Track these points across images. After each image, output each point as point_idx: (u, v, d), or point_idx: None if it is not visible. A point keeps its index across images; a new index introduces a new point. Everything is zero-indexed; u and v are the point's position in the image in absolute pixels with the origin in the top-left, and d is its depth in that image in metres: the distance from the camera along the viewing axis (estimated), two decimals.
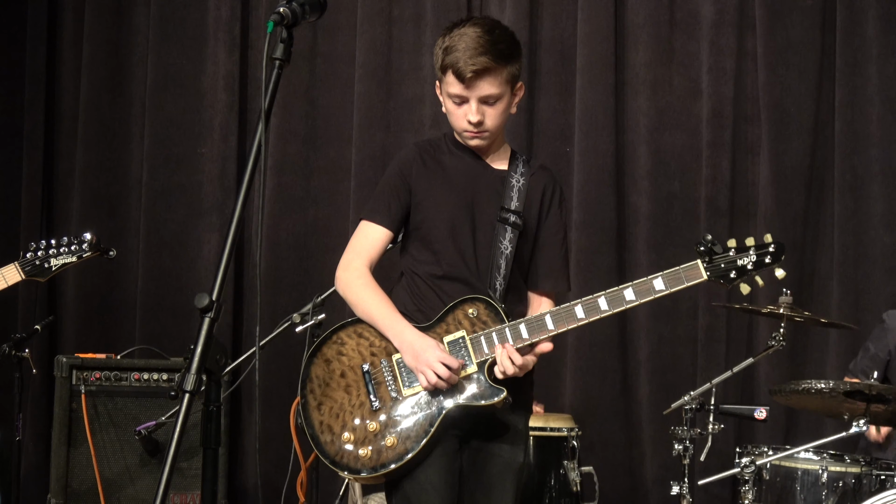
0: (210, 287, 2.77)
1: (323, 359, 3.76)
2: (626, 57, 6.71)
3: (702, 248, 3.61)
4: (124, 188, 7.19)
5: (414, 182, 3.81)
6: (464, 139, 3.81)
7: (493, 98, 3.73)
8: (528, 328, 3.64)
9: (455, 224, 3.77)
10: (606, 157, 6.62)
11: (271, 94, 2.95)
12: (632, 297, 3.61)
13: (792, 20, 6.53)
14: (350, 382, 3.72)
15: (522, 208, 3.80)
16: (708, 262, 3.61)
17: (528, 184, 3.83)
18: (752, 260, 3.62)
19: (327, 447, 3.68)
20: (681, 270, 3.61)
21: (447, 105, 3.79)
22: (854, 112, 6.43)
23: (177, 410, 2.67)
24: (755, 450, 5.03)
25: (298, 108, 7.03)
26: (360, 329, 3.76)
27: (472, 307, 3.69)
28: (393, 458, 3.62)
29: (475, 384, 3.63)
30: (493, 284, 3.73)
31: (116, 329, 7.04)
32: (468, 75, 3.67)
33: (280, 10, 3.01)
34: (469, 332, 3.67)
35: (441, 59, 3.75)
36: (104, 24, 7.23)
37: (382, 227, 3.81)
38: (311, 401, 3.74)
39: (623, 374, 6.56)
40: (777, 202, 6.43)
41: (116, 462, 5.88)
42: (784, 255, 3.62)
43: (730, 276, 3.61)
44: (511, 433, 3.78)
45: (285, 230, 6.94)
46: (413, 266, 3.82)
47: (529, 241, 3.84)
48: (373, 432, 3.65)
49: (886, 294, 6.24)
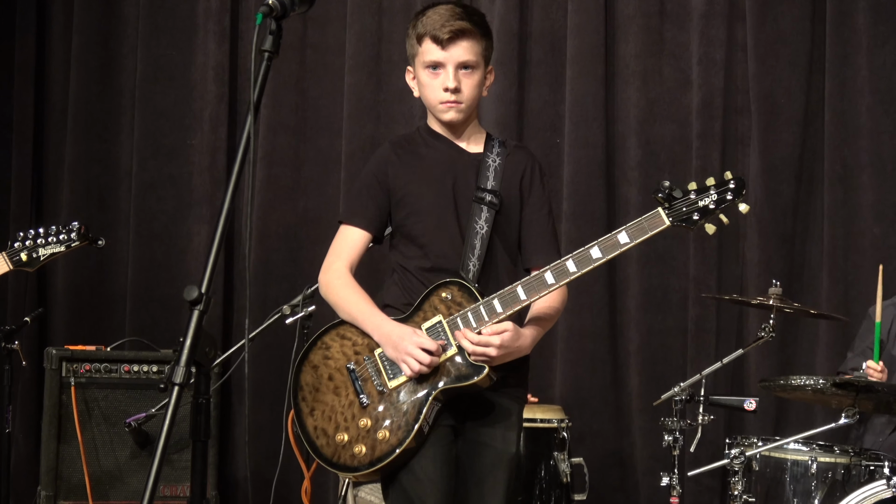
0: (199, 279, 2.77)
1: (310, 365, 3.77)
2: (617, 48, 6.71)
3: (660, 195, 3.54)
4: (114, 179, 7.18)
5: (391, 181, 3.82)
6: (439, 114, 3.80)
7: (470, 65, 3.75)
8: (502, 302, 3.62)
9: (439, 214, 3.77)
10: (597, 148, 6.62)
11: (260, 86, 2.96)
12: (598, 255, 3.57)
13: (782, 11, 6.53)
14: (338, 384, 3.72)
15: (499, 187, 3.79)
16: (669, 208, 3.53)
17: (504, 163, 3.82)
18: (714, 199, 3.52)
19: (323, 450, 3.70)
20: (643, 220, 3.54)
21: (423, 78, 3.78)
22: (844, 103, 6.43)
23: (166, 403, 2.68)
24: (745, 441, 5.03)
25: (288, 99, 7.03)
26: (342, 331, 3.78)
27: (446, 291, 3.68)
28: (387, 451, 3.61)
29: (457, 366, 3.63)
30: (465, 265, 3.72)
31: (106, 321, 7.03)
32: (446, 36, 3.70)
33: (269, 1, 3.01)
34: (445, 315, 3.66)
35: (416, 32, 3.77)
36: (93, 15, 7.21)
37: (360, 228, 3.83)
38: (304, 408, 3.75)
39: (613, 366, 6.56)
40: (767, 193, 6.44)
41: (107, 454, 5.87)
42: (746, 188, 3.54)
43: (693, 219, 3.51)
44: (504, 424, 3.78)
45: (275, 221, 6.93)
46: (402, 261, 3.83)
47: (513, 221, 3.83)
48: (364, 428, 3.65)
49: (875, 285, 6.24)
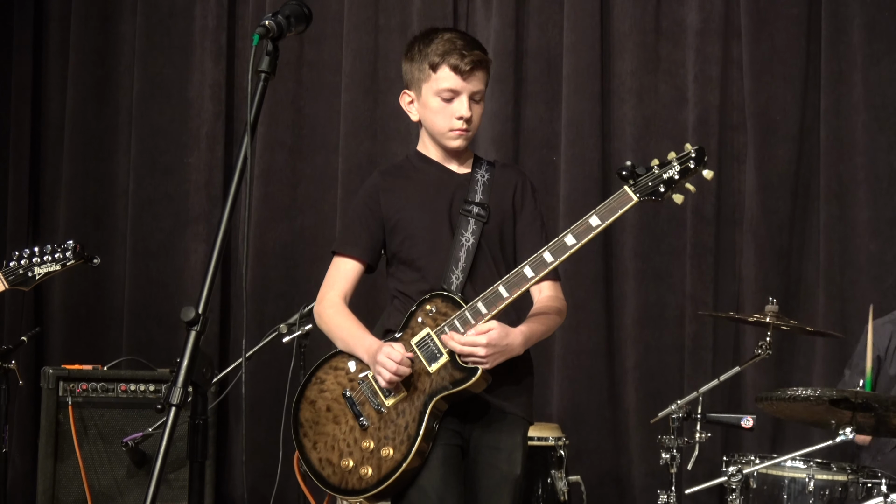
0: (196, 299, 2.77)
1: (308, 402, 3.79)
2: (612, 65, 6.72)
3: (624, 173, 3.54)
4: (111, 198, 7.18)
5: (384, 208, 3.83)
6: (447, 140, 3.80)
7: (480, 95, 3.78)
8: (486, 303, 3.62)
9: (433, 236, 3.78)
10: (593, 165, 6.62)
11: (257, 106, 2.96)
12: (573, 241, 3.56)
13: (777, 28, 6.55)
14: (337, 413, 3.74)
15: (487, 200, 3.80)
16: (634, 185, 3.54)
17: (492, 178, 3.84)
18: (678, 169, 3.52)
19: (331, 479, 3.71)
20: (611, 201, 3.55)
21: (433, 105, 3.77)
22: (839, 120, 6.44)
23: (163, 423, 2.67)
24: (742, 458, 5.03)
25: (285, 117, 7.03)
26: (334, 363, 3.80)
27: (430, 304, 3.70)
28: (393, 467, 3.62)
29: (451, 372, 3.63)
30: (447, 278, 3.72)
31: (103, 339, 7.02)
32: (467, 68, 3.70)
33: (265, 22, 3.01)
34: (433, 327, 3.66)
35: (427, 60, 3.75)
36: (90, 34, 7.22)
37: (353, 258, 3.85)
38: (307, 443, 3.77)
39: (610, 383, 6.56)
40: (763, 210, 6.44)
41: (104, 474, 5.86)
42: (706, 155, 3.55)
43: (659, 191, 3.52)
44: (509, 445, 3.79)
45: (272, 239, 6.93)
46: (401, 287, 3.83)
47: (504, 234, 3.83)
48: (368, 450, 3.66)
49: (872, 301, 6.23)
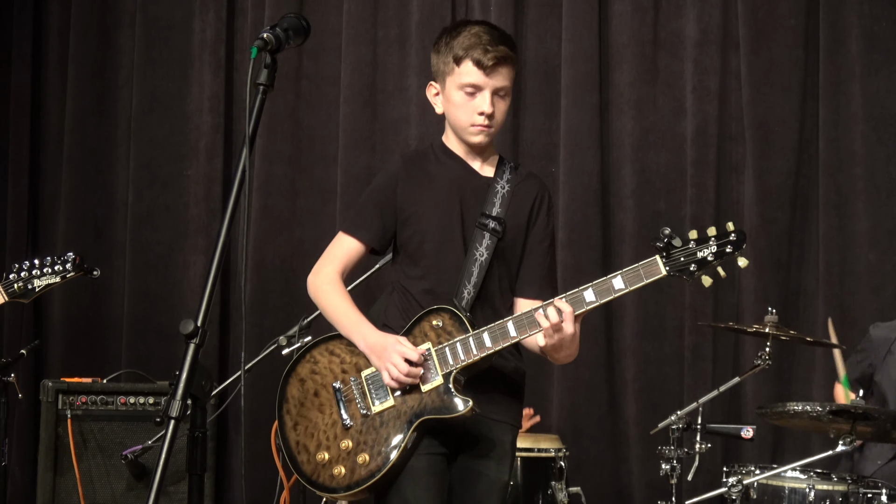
0: (195, 311, 2.77)
1: (297, 378, 3.76)
2: (611, 76, 6.73)
3: (660, 244, 3.48)
4: (110, 210, 7.18)
5: (400, 198, 3.77)
6: (469, 136, 3.74)
7: (504, 91, 3.72)
8: (491, 336, 3.57)
9: (443, 236, 3.73)
10: (592, 176, 6.63)
11: (255, 119, 2.97)
12: (592, 299, 3.51)
13: (775, 39, 6.56)
14: (323, 401, 3.71)
15: (504, 214, 3.74)
16: (667, 257, 3.47)
17: (513, 190, 3.78)
18: (713, 251, 3.46)
19: (303, 467, 3.69)
20: (640, 267, 3.49)
21: (455, 99, 3.72)
22: (838, 130, 6.45)
23: (162, 436, 2.67)
24: (742, 469, 5.03)
25: (284, 129, 7.03)
26: (331, 346, 3.76)
27: (437, 318, 3.65)
28: (366, 476, 3.60)
29: (442, 397, 3.59)
30: (460, 292, 3.68)
31: (103, 352, 7.02)
32: (490, 63, 3.66)
33: (263, 35, 3.02)
34: (435, 343, 3.62)
35: (452, 52, 3.71)
36: (89, 47, 7.23)
37: (359, 240, 3.81)
38: (288, 421, 3.74)
39: (610, 394, 6.56)
40: (762, 220, 6.45)
41: (103, 487, 5.85)
42: (745, 242, 3.48)
43: (690, 270, 3.46)
44: (498, 451, 3.74)
45: (271, 252, 6.93)
46: (403, 281, 3.79)
47: (516, 250, 3.78)
48: (345, 450, 3.64)
49: (872, 311, 6.25)
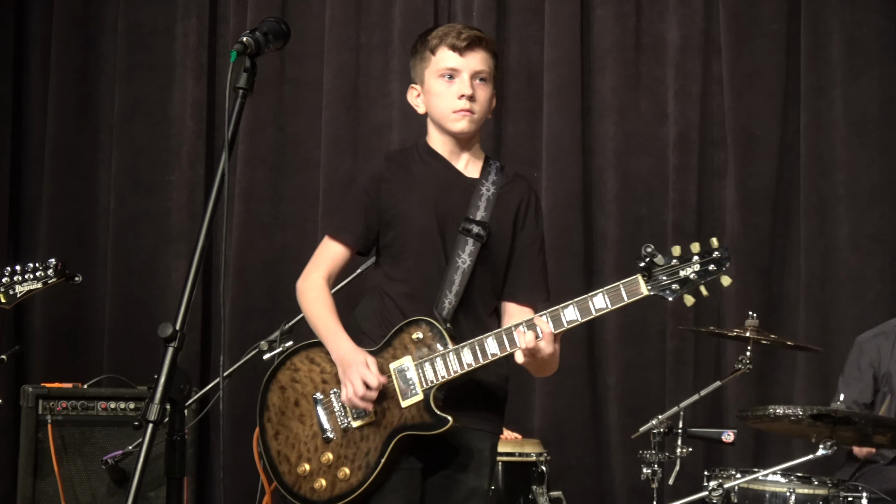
0: (175, 316, 2.77)
1: (278, 386, 3.73)
2: (593, 82, 6.74)
3: (641, 264, 3.39)
4: (92, 216, 7.16)
5: (383, 199, 3.72)
6: (451, 123, 3.69)
7: (484, 75, 3.69)
8: (472, 352, 3.52)
9: (425, 239, 3.68)
10: (574, 182, 6.64)
11: (235, 123, 2.97)
12: (573, 317, 3.45)
13: (757, 44, 6.59)
14: (304, 411, 3.68)
15: (489, 219, 3.68)
16: (648, 277, 3.39)
17: (498, 193, 3.72)
18: (696, 270, 3.37)
19: (285, 477, 3.67)
20: (621, 286, 3.41)
21: (435, 88, 3.70)
22: (819, 135, 6.49)
23: (141, 440, 2.67)
24: (723, 473, 5.03)
25: (266, 134, 7.02)
26: (311, 354, 3.72)
27: (417, 330, 3.60)
28: (347, 490, 3.58)
29: (422, 414, 3.55)
30: (440, 302, 3.63)
31: (84, 358, 6.98)
32: (464, 44, 3.65)
33: (243, 39, 3.02)
34: (415, 357, 3.57)
35: (427, 46, 3.72)
36: (71, 52, 7.21)
37: (344, 244, 3.76)
38: (269, 429, 3.72)
39: (592, 399, 6.56)
40: (744, 225, 6.47)
41: (84, 492, 5.82)
42: (729, 261, 3.40)
43: (673, 289, 3.38)
44: (476, 459, 3.71)
45: (253, 257, 6.91)
46: (384, 284, 3.75)
47: (501, 255, 3.72)
48: (326, 463, 3.62)
49: (853, 316, 6.28)
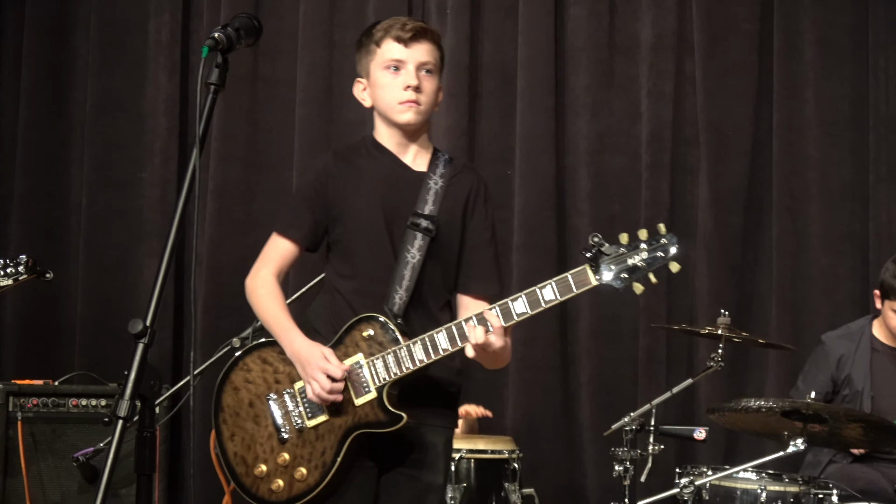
0: (145, 312, 2.76)
1: (231, 387, 3.69)
2: (567, 80, 6.75)
3: (588, 255, 3.36)
4: (64, 213, 7.13)
5: (330, 194, 3.69)
6: (397, 115, 3.66)
7: (429, 67, 3.67)
8: (423, 348, 3.48)
9: (373, 234, 3.65)
10: (547, 179, 6.65)
11: (206, 118, 2.97)
12: (522, 310, 3.40)
13: (730, 44, 6.62)
14: (258, 412, 3.64)
15: (437, 212, 3.65)
16: (596, 267, 3.35)
17: (447, 186, 3.69)
18: (644, 258, 3.34)
19: (243, 479, 3.63)
20: (569, 277, 3.37)
21: (381, 80, 3.67)
22: (792, 134, 6.52)
23: (111, 436, 2.67)
24: (695, 470, 5.05)
25: (239, 131, 7.01)
26: (264, 354, 3.68)
27: (368, 327, 3.56)
28: (304, 490, 3.55)
29: (376, 412, 3.52)
30: (391, 298, 3.60)
31: (55, 355, 6.95)
32: (408, 35, 3.63)
33: (215, 35, 3.02)
34: (367, 354, 3.53)
35: (372, 39, 3.69)
36: (44, 48, 7.18)
37: (291, 241, 3.73)
38: (225, 430, 3.67)
39: (564, 396, 6.58)
40: (716, 224, 6.50)
41: (54, 490, 5.80)
42: (677, 247, 3.36)
43: (622, 278, 3.33)
44: (431, 455, 3.67)
45: (226, 254, 6.89)
46: (334, 280, 3.72)
47: (451, 248, 3.69)
48: (283, 464, 3.58)
49: (824, 315, 6.31)
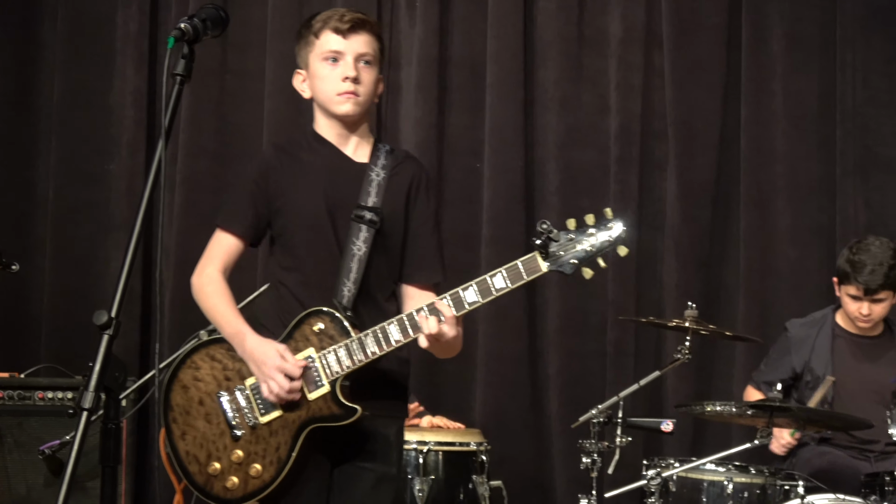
0: (110, 304, 2.76)
1: (180, 385, 3.64)
2: (536, 74, 6.76)
3: (538, 241, 3.36)
4: (31, 205, 7.08)
5: (272, 187, 3.67)
6: (336, 106, 3.65)
7: (368, 58, 3.66)
8: (375, 340, 3.47)
9: (316, 227, 3.63)
10: (516, 173, 6.65)
11: (172, 110, 2.95)
12: (473, 299, 3.42)
13: (698, 38, 6.64)
14: (209, 410, 3.60)
15: (381, 204, 3.64)
16: (546, 254, 3.36)
17: (389, 177, 3.68)
18: (592, 242, 3.36)
19: (196, 477, 3.60)
20: (519, 264, 3.38)
21: (320, 72, 3.66)
22: (759, 128, 6.55)
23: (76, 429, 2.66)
24: (662, 462, 5.08)
25: (208, 123, 6.98)
26: (212, 351, 3.65)
27: (319, 321, 3.54)
28: (260, 486, 3.54)
29: (330, 406, 3.51)
30: (339, 291, 3.58)
31: (22, 347, 6.90)
32: (346, 26, 3.62)
33: (181, 25, 3.01)
34: (318, 348, 3.52)
35: (311, 31, 3.68)
36: (10, 40, 7.12)
37: (235, 235, 3.70)
38: (175, 430, 3.63)
39: (532, 389, 6.58)
40: (684, 217, 6.52)
41: (19, 483, 5.76)
42: (625, 230, 3.37)
43: (571, 264, 3.36)
44: (382, 446, 3.66)
45: (194, 247, 6.73)
46: (278, 274, 3.70)
47: (396, 239, 3.69)
48: (237, 461, 3.56)
49: (792, 308, 6.34)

════════════════

What is expected —
Of all the entries above, repeat only the lines from the line that has "0: (210, 287, 2.77)" to the line that has "48: (373, 432, 3.65)", both lines included, exactly.

Result below —
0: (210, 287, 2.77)
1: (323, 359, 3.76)
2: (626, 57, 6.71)
3: (702, 248, 3.61)
4: (124, 188, 7.19)
5: (414, 182, 3.81)
6: (464, 139, 3.81)
7: (493, 98, 3.73)
8: (528, 328, 3.64)
9: (455, 224, 3.77)
10: (606, 157, 6.62)
11: (271, 94, 2.95)
12: (632, 297, 3.61)
13: (792, 20, 6.53)
14: (350, 382, 3.72)
15: (522, 208, 3.80)
16: (708, 262, 3.61)
17: (528, 184, 3.83)
18: (752, 260, 3.62)
19: (327, 447, 3.68)
20: (681, 270, 3.61)
21: (447, 105, 3.79)
22: (854, 112, 6.43)
23: (177, 410, 2.67)
24: (755, 450, 5.03)
25: (298, 108, 7.03)
26: (360, 329, 3.76)
27: (472, 307, 3.69)
28: (393, 458, 3.62)
29: (475, 384, 3.63)
30: (493, 284, 3.73)
31: (116, 329, 7.04)
32: (468, 75, 3.67)
33: (280, 10, 3.01)
34: (469, 332, 3.67)
35: (441, 59, 3.75)
36: (104, 24, 7.23)
37: (382, 227, 3.81)
38: (311, 401, 3.74)
39: (623, 374, 6.56)
40: (777, 202, 6.43)
41: (116, 462, 5.88)
42: (784, 255, 3.62)
43: (730, 276, 3.61)
44: (511, 433, 3.78)
45: (285, 230, 6.94)
46: (413, 266, 3.82)
47: (529, 241, 3.84)
48: (373, 432, 3.65)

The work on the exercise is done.